In an attempt to turn their frustration into action and help level the playing field, Leslie Fram, Tracy Gershon and Beverly Keel formed Change the Conversation in late 2014. They held the first meeting on January 2015 with about 40 like-minded music leaders. Each monthly meeting after that doubled in size as the word spread.
In May 2014– just four months after the first meeting—Change the Conversation received a beautifully wrapped gift that couldn’t have come at a better time. Radio consultant Keith Hill told the trade publication Country Radio Aircheck that he advised radio stations not to play too many songs by women and not to play two women back to back. "If you want to make ratings in country radio, take females out," he said "Trust me," he said. "I play great female records, and we've got some right now; they're just not the lettuce in our salad. The lettuce is Luke Bryan and Blake Shelton, Keith Urban and artists like that. The tomatoes of our salad are the females."
The story made national headlines and presented to everyone in black and white what we had been saying. Country radio could no longer deny that females are held to different standards. Not only did Keith Hill help galvanize a movement, he gave it a symbol. Tomato-gate was a hot topic at CMT's recent Next Women of Country show, Martina McBride had shirts printed with the slogan "Tomato," and even a group of fans in for CMA Music Fest sold shirts that said, "Let the Tomatoes Play."
Since then, Change the Conversation has become a movement of several hundred people that is garnering national attention.

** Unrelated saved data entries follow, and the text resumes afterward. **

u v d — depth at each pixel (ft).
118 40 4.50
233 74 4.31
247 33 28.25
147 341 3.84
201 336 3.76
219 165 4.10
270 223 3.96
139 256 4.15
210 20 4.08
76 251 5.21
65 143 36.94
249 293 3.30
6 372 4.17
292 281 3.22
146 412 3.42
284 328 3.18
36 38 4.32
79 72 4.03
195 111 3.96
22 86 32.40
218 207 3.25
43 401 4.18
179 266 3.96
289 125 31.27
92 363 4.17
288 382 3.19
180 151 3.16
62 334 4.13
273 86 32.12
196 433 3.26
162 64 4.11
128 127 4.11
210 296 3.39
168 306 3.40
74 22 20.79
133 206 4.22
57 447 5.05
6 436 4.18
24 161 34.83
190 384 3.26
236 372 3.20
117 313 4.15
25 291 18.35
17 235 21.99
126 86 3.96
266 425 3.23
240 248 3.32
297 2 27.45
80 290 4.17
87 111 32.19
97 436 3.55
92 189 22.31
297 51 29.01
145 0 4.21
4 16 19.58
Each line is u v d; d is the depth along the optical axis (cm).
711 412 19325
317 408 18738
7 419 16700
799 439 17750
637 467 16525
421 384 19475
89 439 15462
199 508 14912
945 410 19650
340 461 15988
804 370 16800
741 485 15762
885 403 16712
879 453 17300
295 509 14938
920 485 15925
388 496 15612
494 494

Artists including Martina McBride, Reba McEntire, and Wanda Jackson have shown their support by participating in events, and companies too numerous to mention have donated their time and money to our cause. We have commissioned research, provided mentoring opportunities for young singer/songwriters and created a safe place for female artists and executives to grow, learn and network.
Change the Conversation have given the 20-something female singer/songwriters a rallying cry that has unified them, challenged them and inspired them while providing a support group of their peers. And as we continue our work, we’re letting people know that women are supporting women – all women – and we’re not competing against one another and rooting for others to fail. A win for one woman is a win for all women.
We are fighting for the generation of girls who are dreaming about a career in music, the ones who will put the music in Music City in 20 years. We don’t want to look back 10 years from now and think that we could have done more to prevent a young girl’s dream from being shattered by being told that she can’t make it as a singer/songwriter simply because she is a woman. It’s important to note that this doesn’t affect just the women who are trying to make a living in country music, but it affects all women because music is an important force in shaping popular culture, which should reflect who we are as a society. We want women to hear their own stories and experiences when they listen to country radio.
We are dedicated to improving the environment for women in music. Our goal is to become obsolete and “to never have this conversation again."